PROBLEM REQUIREMENTS:
Repeat the entries below exactly, missing none.

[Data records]

**********

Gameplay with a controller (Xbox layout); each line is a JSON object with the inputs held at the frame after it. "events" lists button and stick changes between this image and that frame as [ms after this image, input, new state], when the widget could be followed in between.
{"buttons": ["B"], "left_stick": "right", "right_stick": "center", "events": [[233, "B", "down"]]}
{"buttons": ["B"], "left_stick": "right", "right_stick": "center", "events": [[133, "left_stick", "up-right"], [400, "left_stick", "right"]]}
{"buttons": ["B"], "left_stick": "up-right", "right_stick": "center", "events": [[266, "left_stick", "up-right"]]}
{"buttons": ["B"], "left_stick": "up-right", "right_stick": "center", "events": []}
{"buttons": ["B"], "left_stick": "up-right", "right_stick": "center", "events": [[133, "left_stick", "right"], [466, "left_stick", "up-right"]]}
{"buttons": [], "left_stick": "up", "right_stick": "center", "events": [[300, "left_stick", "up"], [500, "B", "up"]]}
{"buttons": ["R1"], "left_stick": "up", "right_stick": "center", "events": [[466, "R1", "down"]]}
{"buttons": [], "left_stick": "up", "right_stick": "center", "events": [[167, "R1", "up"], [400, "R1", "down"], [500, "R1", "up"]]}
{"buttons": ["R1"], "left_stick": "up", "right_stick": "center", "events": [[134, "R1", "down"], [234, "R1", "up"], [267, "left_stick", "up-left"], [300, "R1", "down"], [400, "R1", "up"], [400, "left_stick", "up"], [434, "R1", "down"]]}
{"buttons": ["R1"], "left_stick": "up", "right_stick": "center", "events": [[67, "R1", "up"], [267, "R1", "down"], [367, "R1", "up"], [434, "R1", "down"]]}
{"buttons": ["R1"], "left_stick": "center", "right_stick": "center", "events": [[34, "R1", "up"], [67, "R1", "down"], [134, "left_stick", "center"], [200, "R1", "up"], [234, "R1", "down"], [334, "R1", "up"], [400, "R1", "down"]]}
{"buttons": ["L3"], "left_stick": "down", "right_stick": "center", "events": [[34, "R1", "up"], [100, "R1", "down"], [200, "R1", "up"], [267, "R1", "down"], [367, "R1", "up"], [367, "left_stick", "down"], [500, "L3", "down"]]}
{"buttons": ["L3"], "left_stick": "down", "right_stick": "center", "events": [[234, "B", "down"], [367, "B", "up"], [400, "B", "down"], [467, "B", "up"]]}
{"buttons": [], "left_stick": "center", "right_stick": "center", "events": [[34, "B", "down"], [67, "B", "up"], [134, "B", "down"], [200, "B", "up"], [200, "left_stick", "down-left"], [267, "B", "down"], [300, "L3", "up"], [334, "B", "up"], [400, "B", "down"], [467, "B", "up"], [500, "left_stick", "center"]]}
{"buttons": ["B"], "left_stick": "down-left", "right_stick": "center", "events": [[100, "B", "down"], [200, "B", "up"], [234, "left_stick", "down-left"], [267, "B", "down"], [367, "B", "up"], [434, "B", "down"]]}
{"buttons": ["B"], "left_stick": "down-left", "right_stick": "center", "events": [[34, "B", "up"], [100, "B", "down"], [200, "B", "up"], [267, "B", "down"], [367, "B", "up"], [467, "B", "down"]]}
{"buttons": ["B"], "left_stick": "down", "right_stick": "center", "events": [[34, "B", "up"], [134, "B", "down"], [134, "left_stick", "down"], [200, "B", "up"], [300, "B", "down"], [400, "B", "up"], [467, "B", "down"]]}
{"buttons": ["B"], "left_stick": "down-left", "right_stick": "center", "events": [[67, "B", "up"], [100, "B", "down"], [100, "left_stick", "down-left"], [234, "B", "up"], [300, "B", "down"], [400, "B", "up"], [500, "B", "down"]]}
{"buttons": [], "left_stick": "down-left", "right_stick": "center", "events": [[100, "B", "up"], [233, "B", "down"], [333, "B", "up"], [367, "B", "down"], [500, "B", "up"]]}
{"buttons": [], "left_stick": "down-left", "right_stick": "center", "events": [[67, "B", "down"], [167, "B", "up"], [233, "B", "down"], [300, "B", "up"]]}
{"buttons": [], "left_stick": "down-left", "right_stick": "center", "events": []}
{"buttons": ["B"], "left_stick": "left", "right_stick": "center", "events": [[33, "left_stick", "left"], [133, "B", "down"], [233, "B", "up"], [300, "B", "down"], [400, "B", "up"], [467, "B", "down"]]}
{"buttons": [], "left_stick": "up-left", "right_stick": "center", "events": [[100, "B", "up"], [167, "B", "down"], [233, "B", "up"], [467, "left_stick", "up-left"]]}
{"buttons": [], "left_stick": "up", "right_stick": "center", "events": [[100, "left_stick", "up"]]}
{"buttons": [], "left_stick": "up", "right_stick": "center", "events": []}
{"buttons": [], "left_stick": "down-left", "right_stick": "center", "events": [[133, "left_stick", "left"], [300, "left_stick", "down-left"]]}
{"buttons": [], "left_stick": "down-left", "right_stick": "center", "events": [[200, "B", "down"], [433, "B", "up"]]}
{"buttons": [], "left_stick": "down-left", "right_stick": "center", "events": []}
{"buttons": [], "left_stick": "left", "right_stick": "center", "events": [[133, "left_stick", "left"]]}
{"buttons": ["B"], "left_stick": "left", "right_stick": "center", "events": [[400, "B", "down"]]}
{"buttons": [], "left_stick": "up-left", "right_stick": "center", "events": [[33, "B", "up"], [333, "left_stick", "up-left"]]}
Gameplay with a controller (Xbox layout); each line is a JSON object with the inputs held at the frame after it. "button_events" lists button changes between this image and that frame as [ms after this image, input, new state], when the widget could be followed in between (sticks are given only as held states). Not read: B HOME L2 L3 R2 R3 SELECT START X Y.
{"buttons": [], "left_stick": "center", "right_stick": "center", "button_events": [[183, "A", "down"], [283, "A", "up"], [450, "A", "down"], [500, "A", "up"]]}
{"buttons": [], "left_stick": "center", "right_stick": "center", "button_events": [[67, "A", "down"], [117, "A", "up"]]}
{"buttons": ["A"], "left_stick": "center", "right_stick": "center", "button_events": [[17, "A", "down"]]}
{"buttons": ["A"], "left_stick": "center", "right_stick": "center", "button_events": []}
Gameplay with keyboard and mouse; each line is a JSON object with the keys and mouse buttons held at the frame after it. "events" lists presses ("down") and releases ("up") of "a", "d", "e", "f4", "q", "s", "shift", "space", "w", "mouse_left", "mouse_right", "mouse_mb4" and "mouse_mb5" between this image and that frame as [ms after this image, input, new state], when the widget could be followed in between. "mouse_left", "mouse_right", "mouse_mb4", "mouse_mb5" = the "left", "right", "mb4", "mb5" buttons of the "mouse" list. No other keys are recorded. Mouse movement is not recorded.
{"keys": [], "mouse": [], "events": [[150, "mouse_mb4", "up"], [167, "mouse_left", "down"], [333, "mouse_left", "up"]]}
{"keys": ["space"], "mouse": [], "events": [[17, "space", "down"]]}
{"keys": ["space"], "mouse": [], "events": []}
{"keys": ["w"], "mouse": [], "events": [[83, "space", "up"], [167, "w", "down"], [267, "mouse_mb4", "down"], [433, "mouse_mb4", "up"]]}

**********

ANSWER FOR THE TASK:
Gameplay with a controller (Xbox layout); each line is a JSON object with the inputs held at the frame after it. "events" lists button and stick changes between this image and that frame as [ms after this image, input, new state], when the widget could be followed in between.
{"buttons": ["B"], "left_stick": "right", "right_stick": "center", "events": [[233, "B", "down"]]}
{"buttons": ["B"], "left_stick": "right", "right_stick": "center", "events": [[133, "left_stick", "up-right"], [400, "left_stick", "right"]]}
{"buttons": ["B"], "left_stick": "up-right", "right_stick": "center", "events": [[266, "left_stick", "up-right"]]}
{"buttons": ["B"], "left_stick": "up-right", "right_stick": "center", "events": []}
{"buttons": ["B"], "left_stick": "up-right", "right_stick": "center", "events": [[133, "left_stick", "right"], [466, "left_stick", "up-right"]]}
{"buttons": [], "left_stick": "up", "right_stick": "center", "events": [[300, "left_stick", "up"], [500, "B", "up"]]}
{"buttons": ["R1"], "left_stick": "up", "right_stick": "center", "events": [[466, "R1", "down"]]}
{"buttons": [], "left_stick": "up", "right_stick": "center", "events": [[167, "R1", "up"], [400, "R1", "down"], [500, "R1", "up"]]}
{"buttons": ["R1"], "left_stick": "up", "right_stick": "center", "events": [[134, "R1", "down"], [234, "R1", "up"], [267, "left_stick", "up-left"], [300, "R1", "down"], [400, "R1", "up"], [400, "left_stick", "up"], [434, "R1", "down"]]}
{"buttons": ["R1"], "left_stick": "up", "right_stick": "center", "events": [[67, "R1", "up"], [267, "R1", "down"], [367, "R1", "up"], [434, "R1", "down"]]}
{"buttons": ["R1"], "left_stick": "center", "right_stick": "center", "events": [[34, "R1", "up"], [67, "R1", "down"], [134, "left_stick", "center"], [200, "R1", "up"], [234, "R1", "down"], [334, "R1", "up"], [400, "R1", "down"]]}
{"buttons": ["L3"], "left_stick": "down", "right_stick": "center", "events": [[34, "R1", "up"], [100, "R1", "down"], [200, "R1", "up"], [267, "R1", "down"], [367, "R1", "up"], [367, "left_stick", "down"], [500, "L3", "down"]]}
{"buttons": ["L3"], "left_stick": "down", "right_stick": "center", "events": [[234, "B", "down"], [367, "B", "up"], [400, "B", "down"], [467, "B", "up"]]}
{"buttons": [], "left_stick": "center", "right_stick": "center", "events": [[34, "B", "down"], [67, "B", "up"], [134, "B", "down"], [200, "B", "up"], [200, "left_stick", "down-left"], [267, "B", "down"], [300, "L3", "up"], [334, "B", "up"], [400, "B", "down"], [467, "B", "up"], [500, "left_stick", "center"]]}
{"buttons": ["B"], "left_stick": "down-left", "right_stick": "center", "events": [[100, "B", "down"], [200, "B", "up"], [234, "left_stick", "down-left"], [267, "B", "down"], [367, "B", "up"], [434, "B", "down"]]}
{"buttons": ["B"], "left_stick": "down-left", "right_stick": "center", "events": [[34, "B", "up"], [100, "B", "down"], [200, "B", "up"], [267, "B", "down"], [367, "B", "up"], [467, "B", "down"]]}
{"buttons": ["B"], "left_stick": "down", "right_stick": "center", "events": [[34, "B", "up"], [134, "B", "down"], [134, "left_stick", "down"], [200, "B", "up"], [300, "B", "down"], [400, "B", "up"], [467, "B", "down"]]}
{"buttons": ["B"], "left_stick": "down-left", "right_stick": "center", "events": [[67, "B", "up"], [100, "B", "down"], [100, "left_stick", "down-left"], [234, "B", "up"], [300, "B", "down"], [400, "B", "up"], [500, "B", "down"]]}
{"buttons": [], "left_stick": "down-left", "right_stick": "center", "events": [[100, "B", "up"], [233, "B", "down"], [333, "B", "up"], [367, "B", "down"], [500, "B", "up"]]}
{"buttons": [], "left_stick": "down-left", "right_stick": "center", "events": [[67, "B", "down"], [167, "B", "up"], [233, "B", "down"], [300, "B", "up"]]}
{"buttons": [], "left_stick": "down-left", "right_stick": "center", "events": []}
{"buttons": ["B"], "left_stick": "left", "right_stick": "center", "events": [[33, "left_stick", "left"], [133, "B", "down"], [233, "B", "up"], [300, "B", "down"], [400, "B", "up"], [467, "B", "down"]]}
{"buttons": [], "left_stick": "up-left", "right_stick": "center", "events": [[100, "B", "up"], [167, "B", "down"], [233, "B", "up"], [467, "left_stick", "up-left"]]}
{"buttons": [], "left_stick": "up", "right_stick": "center", "events": [[100, "left_stick", "up"]]}
{"buttons": [], "left_stick": "up", "right_stick": "center", "events": []}
{"buttons": [], "left_stick": "down-left", "right_stick": "center", "events": [[133, "left_stick", "left"], [300, "left_stick", "down-left"]]}
{"buttons": [], "left_stick": "down-left", "right_stick": "center", "events": [[200, "B", "down"], [433, "B", "up"]]}
{"buttons": [], "left_stick": "down-left", "right_stick": "center", "events": []}
{"buttons": [], "left_stick": "left", "right_stick": "center", "events": [[133, "left_stick", "left"]]}
{"buttons": ["B"], "left_stick": "left", "right_stick": "center", "events": [[400, "B", "down"]]}
{"buttons": [], "left_stick": "up-left", "right_stick": "center", "events": [[33, "B", "up"], [333, "left_stick", "up-left"]]}
Gameplay with a controller (Xbox layout); each line is a JSON object with the inputs held at the frame after it. "button_events" lists button changes between this image and that frame as [ms after this image, input, new state], when the widget could be followed in between (sticks are given only as held states). Not read: B HOME L2 L3 R2 R3 SELECT START X Y.
{"buttons": [], "left_stick": "center", "right_stick": "center", "button_events": [[183, "A", "down"], [283, "A", "up"], [450, "A", "down"], [500, "A", "up"]]}
{"buttons": [], "left_stick": "center", "right_stick": "center", "button_events": [[67, "A", "down"], [117, "A", "up"]]}
{"buttons": ["A"], "left_stick": "center", "right_stick": "center", "button_events": [[17, "A", "down"]]}
{"buttons": ["A"], "left_stick": "center", "right_stick": "center", "button_events": []}
Gameplay with keyboard and mouse; each line is a JSON object with the keys and mouse buttons held at the frame after it. "events" lists presses ("down") and releases ("up") of "a", "d", "e", "f4", "q", "s", "shift", "space", "w", "mouse_left", "mouse_right", "mouse_mb4" and "mouse_mb5" between this image and that frame as [ms after this image, input, new state], when the widget could be followed in between. "mouse_left", "mouse_right", "mouse_mb4", "mouse_mb5" = the "left", "right", "mb4", "mb5" buttons of the "mouse" list. No other keys are recorded. Mouse movement is not recorded.
{"keys": [], "mouse": [], "events": [[150, "mouse_mb4", "up"], [167, "mouse_left", "down"], [333, "mouse_left", "up"]]}
{"keys": ["space"], "mouse": [], "events": [[17, "space", "down"]]}
{"keys": ["space"], "mouse": [], "events": []}
{"keys": ["w"], "mouse": [], "events": [[83, "space", "up"], [167, "w", "down"], [267, "mouse_mb4", "down"], [433, "mouse_mb4", "up"]]}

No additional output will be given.